I'd made myself some kratom tea today, and though it gave me a buzz that was conducive to productivity, it felt even less recreational than it had the time before. I'm worried that if I drink kratom tea more than once a week, it will end up being more of a maintenance drug like caffeine than something fun.
I mostly channeled that productivity into perfecting the reception of the AmbientWeather sensor receiver inside the barometric windvane. After much experimentation, I found that a wire attached to an empty through-hole next to the hole holding the antenna coil on the 433 MHz superhet receiver board dramatically and reliably improved reception of sensor broadcasts. Doing some research, I found a web page that suggested that a good length for a half of a 433 MHz dipole antenna was 182 millimeters. So I attached that length of wire to the hole and started receiving broadcasts from a sensor I'd placed a couple hundred feet away down the Farm Road. I wasn't going to be needing reception any better than that. Unfortunately, I didn't have room inside the barometric windvane's housing for a piece of wire that long, so I coiled it up in the manner of the existing antenna wire, though I pointed it downward instead of upward. It seemed to work acceptably like this.
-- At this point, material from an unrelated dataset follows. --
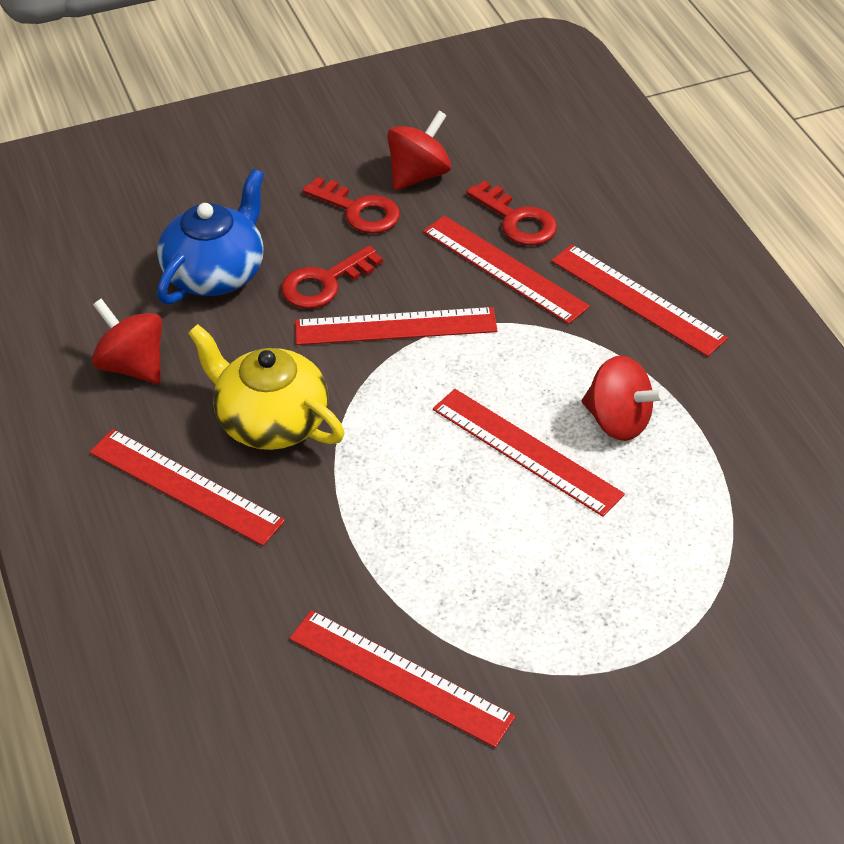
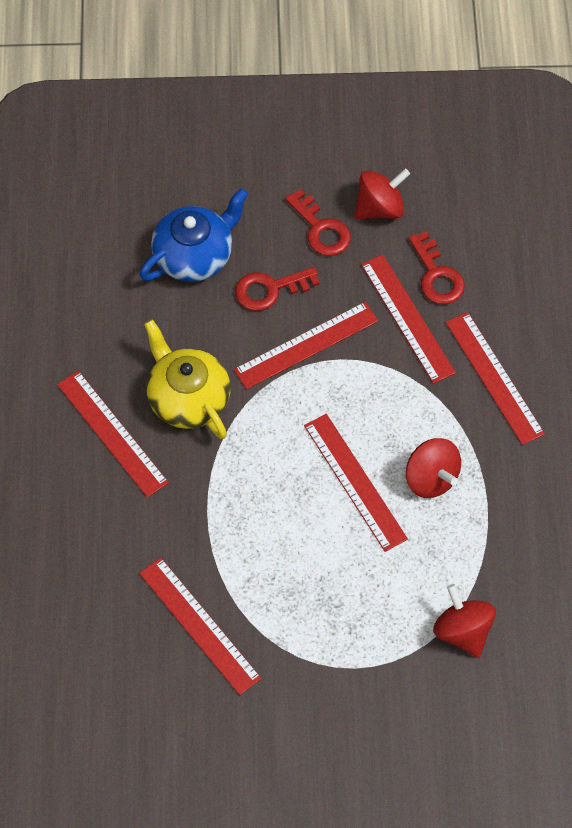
camera: 20 degrees right, 15 degrees up
red spinning top [92,298,162,384] -> red spinning top moved to [433,584,496,658]
red ruler [295,307,498,345] -> red ruler turned 45 degrees counterclockwise [234,302,378,390]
I should mention that my recent work with AmbientWeather temperature sensors has revealed an interesting feature about the timing of their updates. I'd thought they would broadcast their temperatures every sixty seconds in the regular manner of Meade temperature sensors (which are so punctual that it seems the base station actually switches off its receiver circuit between expected transmissions to save power). But now that I'm carefully tracking the staleness of the AmbientWeather sensors' broadcasts, I see that the frequency of their broadcasts depends on their channel. Channel 1 seems to update every 52.5 seconds, Channel 2 updates every 56 seconds, Channel 3 updates every 58 seconds, Channel 4 updates every 60 seconds, Channel 5 updates every 66 seconds, and Channel 6 updates every 71 seconds. (I haven't tested channels 7 and 8.) I suspect the reason the sensors were engineered this way is so that if two sensors should start out broadcasting at precisely the same time, they will eventually go out of sync and the broadcast will get through when their timing diverges sufficiently. This is sort of the same reason Periodic Cicadas emerge from the ground after intervals of years measured in largish prime numbers.
Now that my barometric windvane is coming together as a finished piece of hardware (the software is still very much a work in progress), I wanted to give myself some expansion options before closing it up and perhaps beginning the calibration process (which will be a big part of making it into a functional windvane). Yesterday I'd added an additional weather-shielded four-pin passthrough at the bottom of the chassis so I could add either an external I2C device or something simple like a rain gauge. Today I decided that didn't give me enough options, so I added a five-pin passthrough connecting to two of the Atmega328's analog-in pins (A0 and A1), one of its digital pins (D2), five volts, and ground. Now the barometric windvane has three sets of passthroughs on its bottom: a five pin set for serial communications, a four-pin set for I2C, and now a five-pin set I'll refer to as "expansion."
The barometric windvane without its weather cover. The Atmega328 has a blob of red paint on it. Otherwise red is used to denote where positive voltage is provided, while black indicates ground. (Click to enlarge.)
You can see the added antenna wire here. It's the coil of thin blue wire harvested from an ethernet cable. (Click to enlarge.)